## RECORDS FOR THE TASK
%%
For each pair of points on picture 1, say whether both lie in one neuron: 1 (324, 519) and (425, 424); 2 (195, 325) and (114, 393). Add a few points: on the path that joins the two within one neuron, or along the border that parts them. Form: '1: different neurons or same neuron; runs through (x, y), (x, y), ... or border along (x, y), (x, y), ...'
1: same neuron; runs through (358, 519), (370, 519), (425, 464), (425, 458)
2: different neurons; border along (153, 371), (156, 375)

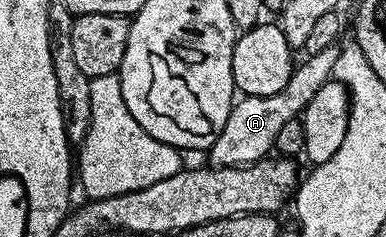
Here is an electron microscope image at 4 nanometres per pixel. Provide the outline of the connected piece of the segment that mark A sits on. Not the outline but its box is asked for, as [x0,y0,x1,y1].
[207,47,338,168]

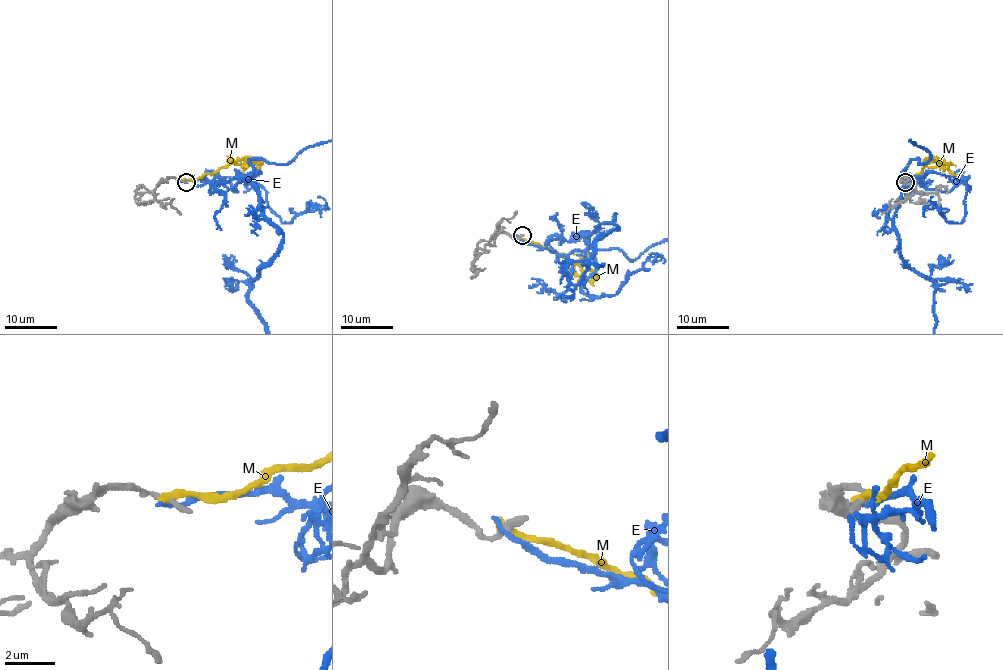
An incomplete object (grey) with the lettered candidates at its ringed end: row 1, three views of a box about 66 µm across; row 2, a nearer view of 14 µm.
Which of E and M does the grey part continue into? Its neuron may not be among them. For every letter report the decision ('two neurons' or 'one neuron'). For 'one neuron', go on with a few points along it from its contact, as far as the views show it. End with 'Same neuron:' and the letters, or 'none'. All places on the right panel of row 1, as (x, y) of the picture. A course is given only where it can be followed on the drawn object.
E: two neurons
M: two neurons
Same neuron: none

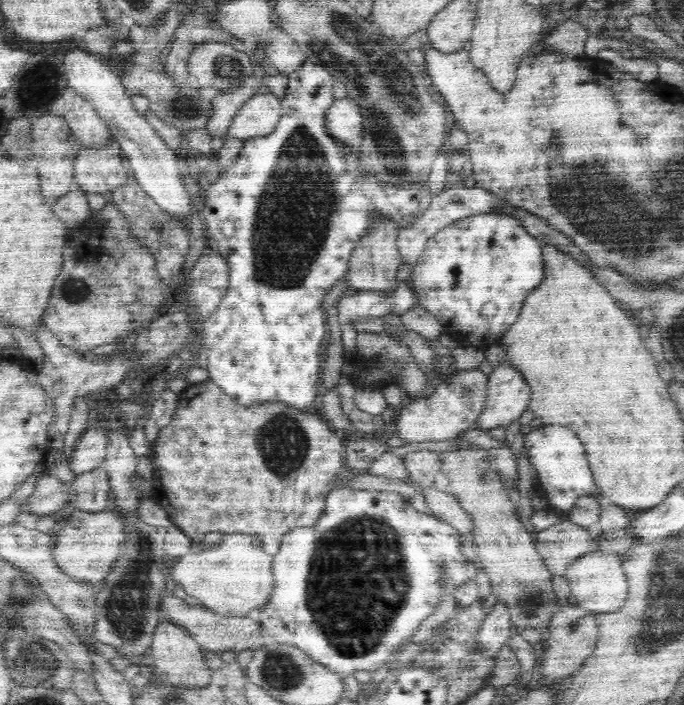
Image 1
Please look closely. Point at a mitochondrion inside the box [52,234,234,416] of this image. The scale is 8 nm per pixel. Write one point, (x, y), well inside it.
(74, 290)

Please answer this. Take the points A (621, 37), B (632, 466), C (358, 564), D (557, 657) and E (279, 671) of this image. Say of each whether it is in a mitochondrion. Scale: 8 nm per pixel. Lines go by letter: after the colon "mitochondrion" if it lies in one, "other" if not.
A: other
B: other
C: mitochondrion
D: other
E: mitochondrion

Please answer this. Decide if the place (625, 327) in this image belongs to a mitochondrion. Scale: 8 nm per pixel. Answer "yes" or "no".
%%
## EXERCISE DESCRIPTION
Return each of the lines exactly as they appear above, with no images.

## SOLUTION
For each pair of points on picture 1, say whether both lie in one neuron: 1 (324, 519) and (425, 424); 2 (195, 325) and (114, 393). Add a few points: on the path that joins the two within one neuron, or along the border that parts them. Form: '1: different neurons or same neuron; runs through (x, y), (x, y), ... or border along (x, y), (x, y), ...'
1: same neuron; runs through (358, 519), (370, 519), (425, 464), (425, 458)
2: different neurons; border along (153, 371), (156, 375)

Here is an electron microscope image at 4 nanometres per pixel. Provide the outline of the connected piece of the segment that mark A sits on. Not the outline but its box is asked for, as [x0,y0,x1,y1].
[207,47,338,168]

An incomplete object (grey) with the lettered candidates at its ringed end: row 1, three views of a box about 66 µm across; row 2, a nearer view of 14 µm.
Which of E and M does the grey part continue into? Its neuron may not be among them. For every letter report the decision ('two neurons' or 'one neuron'). For 'one neuron', go on with a few points along it from its contact, as far as the views show it. End with 'Same neuron:' and the letters, or 'none'. All places on the right panel of row 1, as (x, y) of the picture. A course is given only where it can be followed on the drawn object.
E: two neurons
M: two neurons
Same neuron: none

Image 1
Please look closely. Point at a mitochondrion inside the box [52,234,234,416] of this image. The scale is 8 nm per pixel. Write one point, (x, y), well inside it.
(74, 290)

Please answer this. Take the points A (621, 37), B (632, 466), C (358, 564), D (557, 657) and E (279, 671) of this image. Say of each whether it is in a mitochondrion. Scale: 8 nm per pixel. Lines go by letter: after the colon "mitochondrion" if it lies in one, "other" if not.
A: other
B: other
C: mitochondrion
D: other
E: mitochondrion

Please answer this. Decide if the place (625, 327) in this image belongs to a mitochondrion. Scale: 8 nm per pixel. Answer "yes" or "no".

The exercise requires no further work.